Patient Case: Squamous Cell Carcinoma (SCC)
A 68-year-old retired construction worker presents to the dermatology clinic with a non-healing sore on his left forearm. He first noticed a rough, scaly patch in the same area about a year ago, which he assumed was dry skin. Over time, the lesion grew larger, became thicker, and eventually ulcerated. It now frequently bleeds and forms a crust.
The patient has a history of significant sun exposure due to his outdoor job, with frequent sunburns in the past. He has fair skin, multiple actinic keratoses on his scalp and arms, and a history of smoking for 30 years.
On examination, there is a firm, erythematous, scaly plaque with an ulcerated center on the dorsal forearm. The lesion is tender to palpation, with indurated edges. A punch biopsy confirms invasive squamous cell carcinoma (SCC).
The patient is counseled on treatment options, including wide local excision, Mohs micrographic surgery, and possible lymph node evaluation for high-risk features. He is advised on strict sun protection and the need for regular skin surveillance due to the risk of recurrence and metastasis.
- What is the primary risk factor for developing squamous cell carcinoma?
a) Chronic sun exposure and ultraviolet (UV) radiation
b) Viral infections such as herpes simplex virus
c) Deficiency of essential fatty acids
d) Excessive consumption of sugary foods - Which clinical feature is most characteristic of squamous cell carcinoma?
a) A pearly nodule with telangiectasia and rolled borders
b) A scaly, erythematous plaque or ulcer with induration
c) A smooth, well-demarcated pigmented lesion
d) A cluster of painful vesicles on an erythematous base - Which treatment is most appropriate for high-risk squamous cell carcinoma?
a) Cryotherapy
b) Topical steroids
c) Wide local excision or Mohs micrographic surgery
d) Antiviral medications - Why is early diagnosis and treatment of SCC important?
a) It has a high potential for metastasis if untreated
b) It is highly contagious and spreads between individuals
c) It often resolves on its own without treatment
d) It causes only cosmetic concerns with no long-term effects
Answers
- (a) Chronic sun exposure and ultraviolet (UV) radiation
- SCC is strongly linked to cumulative sun exposure, particularly in individuals with fair skin, outdoor occupations, or a history of frequent sunburns.

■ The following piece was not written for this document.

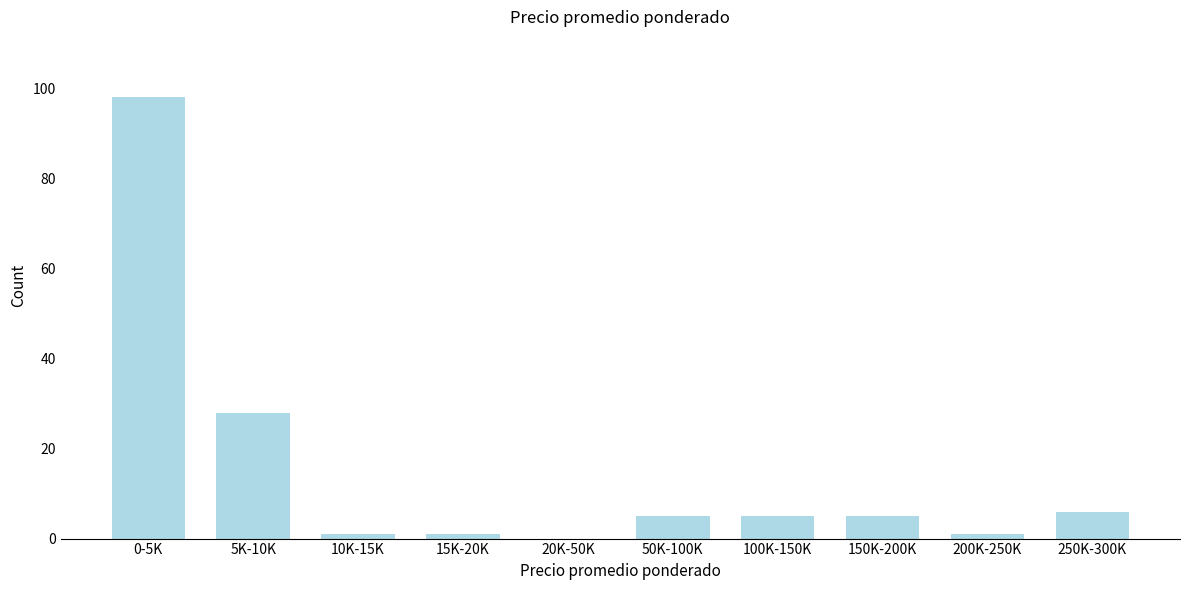

Reading left to right, list all the values displayed in this chart.

0-5K=98	5K-10K=28	10K-15K=1	15K-20K=1	20K-50K=0	50K-100K=5	100K-150K=5	150K-200K=5	200K-250K=1	250K-300K=6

- (b) A scaly, erythematous plaque or ulcer with induration
- SCC typically presents as a rough, scaly lesion that may ulcerate and bleed. Induration and tenderness are common features.
- (c) Wide local excision or Mohs micrographic surgery
- Surgical excision is the preferred treatment for SCC. Mohs surgery is especially useful for high-risk lesions in cosmetically sensitive or functionally critical areas.
- (a) It has a high potential for metastasis if untreated
- Unlike basal cell carcinoma, SCC has a greater risk of spreading to lymph nodes and distant organs, especially in immunocompromised patients or if it arises on high-risk sites like the lips, ears, or genitalia.